Q.日本という離れた場所から母国を見て思うことは?
私はけっこう長い間ロシアに帰っていませんでしたが、一番大きな違いは自分の発言の自由ということです。例えば、日本に住んでデモに参加しても、誰にも何も言われない、警察にも捕まらないですよね。でも、ロシアではデモに参加することがまず違法な行為だし、参加したら捕まります。それは、私から見れば自分の発言の自由がないです。
私はウクライナを支援したいと思って、寄付の情報を調べようと思って自分のSNSに載せたら、ロシア人から「そういうの止めたほうがいい」って言われました。
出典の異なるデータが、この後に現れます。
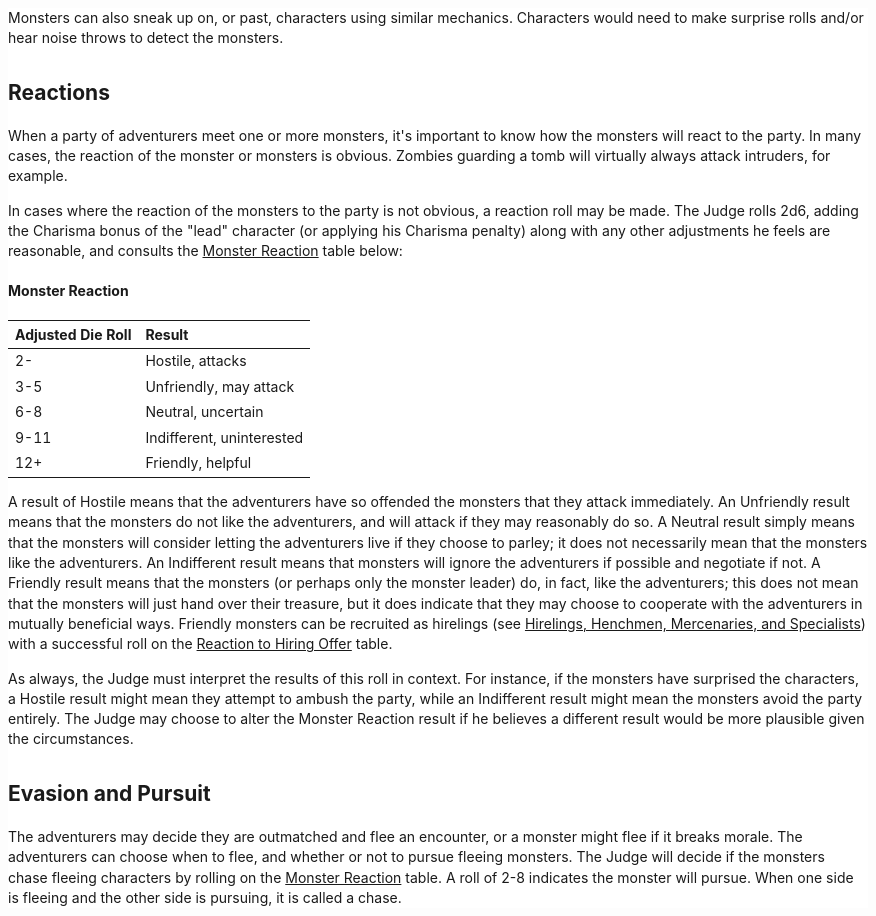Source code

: Monsters can also sneak up on, or past, characters using similar mechanics. Characters would need to make surprise rolls and/or hear noise throws to detect the monsters.


## Reactions

When a party of adventurers meet one or more monsters, it's important to know how the monsters will react to the party. In many cases, the reaction of the monster or monsters is obvious. Zombies guarding a tomb will virtually always attack intruders, for example.

In cases where the reaction of the monsters to the party is not obvious, a reaction roll may be made. The Judge rolls 2d6, adding the Charisma bonus of the "lead" character (or applying his Charisma penalty) along with any other adjustments he feels are reasonable, and consults the [Monster Reaction](Chapter06.md#monster-reaction) table below:


#### Monster Reaction

| Adjusted Die Roll      | Result
| :--------------------- | :-------------------------
| 2-                     | Hostile, attacks
| 3-5                    | Unfriendly, may attack
| 6-8                    | Neutral, uncertain
| 9-11                   | Indifferent, uninterested
| 12+                    | Friendly, helpful


A result of Hostile means that the adventurers have so offended the monsters that they attack immediately. An Unfriendly result means that the monsters do not like the adventurers, and will attack if they may reasonably do so. A Neutral result simply means that the monsters will consider letting the adventurers live if they choose to parley; it does not necessarily mean that the monsters like the adventurers. An Indifferent result means that monsters will ignore the adventurers if possible and negotiate if not. A Friendly result means that the monsters (or perhaps only the monster leader) do, in fact, like the adventurers; this does not mean that the monsters will just hand over their treasure, but it does indicate that they may choose to cooperate with the adventurers in mutually beneficial ways. Friendly monsters can be recruited as hirelings (see [Hirelings, Henchmen, Mercenaries, and Specialists](Chapter03.md#hirelings-henchmen-mercenaries-and-specialists)) with a successful roll on the [Reaction to Hiring Offer](Chapter03.md#reaction-to-hiring-offer) table.

As always, the Judge must interpret the results of this roll in context. For instance, if the monsters have surprised the characters, a Hostile result might mean they attempt to ambush the party, while an Indifferent result might mean the monsters avoid the party entirely. The Judge may choose to alter the Monster Reaction result if he believes a different result would be more plausible given the circumstances.


## Evasion and Pursuit

The adventurers may decide they are outmatched and flee an encounter, or a monster might flee if it breaks morale. The adventurers can choose when to flee, and whether or not to pursue fleeing monsters. The Judge will decide if the monsters chase fleeing characters by rolling on the [Monster Reaction](Chapter06.md#monster-reaction) table. A roll of 2-8 indicates the monster will pursue. When one side is fleeing and the other side is pursuing, it is called a chase.
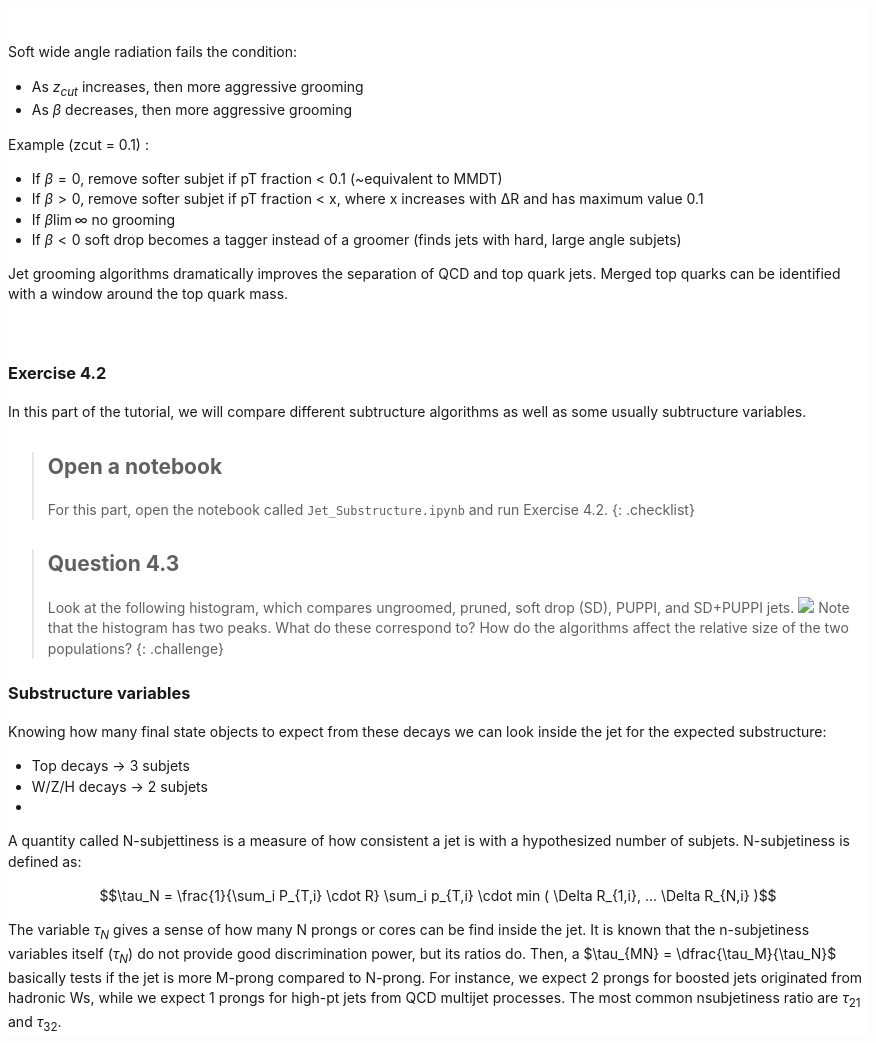 <img src="../fig/episode4/softdrop.png" alt="" style="width:70%">

Soft wide angle radiation fails the condition:
 * As $z_{cut}$ increases, then more aggressive grooming
 * As $\beta$ decreases, then more aggressive grooming

Example (zcut = 0.1) :
 * If $\beta =0$,  remove softer subjet if pT fraction < 0.1 (~equivalent to MMDT)
 * If $\beta > 0$,  remove softer subjet if pT fraction < x, where x increases with ΔR and has maximum value 0.1 
 * If $\beta \lim \infty$ no grooming
 * If $\beta <0$ soft drop becomes a tagger instead of a groomer (finds jets with hard, large angle subjets)

Jet grooming algorithms dramatically improves the separation of QCD and top quark jets. Merged top quarks can be identified with a window around the top quark mass.

<img src="../fig/episode4/grooming_comparison.svg" alt="" style="width:70%">

### Exercise 4.2

 In this part of the tutorial, we will compare different subtructure algorithms as well as some usually subtructure variables.

> ## Open a notebook
>
> For this part, open the notebook called `Jet_Substructure.ipynb` and run Exercise 4.2.
{: .checklist}

> ## Question 4.3
> Look at the following histogram, which compares ungroomed, pruned, soft drop (SD), PUPPI, and
> SD+PUPPI jets. 
> <img src="../fig/episode4/ex5_rsg_jetmass.png" width=400px/>
> Note that the histogram has two peaks. What do these correspond to? How do the algorithms affect the relative size of the two populations?
{: .challenge}

### Substructure variables

Knowing how many final state objects to expect from these decays we can look inside the jet for the expected substructure:
 * Top decays →  3 subjets
 * W/Z/H decays → 2 subjets
 *
A quantity called N-subjettiness is a measure of how consistent a jet is with a hypothesized number of subjets. N-subjetiness is defined as:

$$\tau_N = \frac{1}{\sum_i P_{T,i} \cdot R} \sum_i p_{T,i} \cdot min ( \Delta R_{1,i}, ... \Delta R_{N,i} )$$

The variable $\tau_N$ gives a sense of how many N prongs or cores can be find inside the jet. It is known that the n-subjetiness variables itself ($\tau_{N}$) do not provide good discrimination power, but its ratios do. Then, a $\tau_{MN} = \dfrac{\tau_M}{\tau_N}$ basically tests if the jet is more M-prong compared to N-prong. For instance, we expect 2 prongs for boosted jets originated from hadronic Ws, while we expect 1 prongs for high-pt jets from QCD multijet processes. The most common nsubjetiness ratio are $\tau_{21}$ and $\tau_{32}$.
ロシアの国籍を持っている人にとって、ウクライナを支援する行為は違法行為だと。そういうことは、自分の発言の自由が失われているという感じがします。
実は日本に来る前、ウクライナはどうでもいいと思っていました。敵とは思っていなかったですけど、隣の国だけど行ったこともないし、友達もいなかったのでどうでもいいと思っていました。しかし、日本に来てからたくさんのウクライナ人の仲のいい友達ができて、ウクライナであんなことが恐ろしいことが起こってるなんて想像ができません。ウクライナに住んでいる友達が本当に苦労しています。友達の友達が苦労しています。
Q.ロシア国民としてどのようなことを望む?
とりあえず戦争を止めてほしいです。止めてからどうなるかはわからないですけど、いくらロシアとウクライナの間に誤解があっても、それは戦争で決めるものではないです。一番苦労しているのは一般人です。
ウクライナの人に言いたいことは1つ、謝りたいです。自分の政府について悪口を言うことはできないですけれども、私は自分の国で起こっていることに反対しています。そういうことはすごい恥ずかしくて、まずウクライナの人に申し訳ないと言いたいです。
一番大事なのは「平和」です。たぶん日本人が一番わかってると思います。平和を守るために、「デモに参加してください」とは言えないですけど、ウクライナのことについて情報を広げたほうがいいと思っています。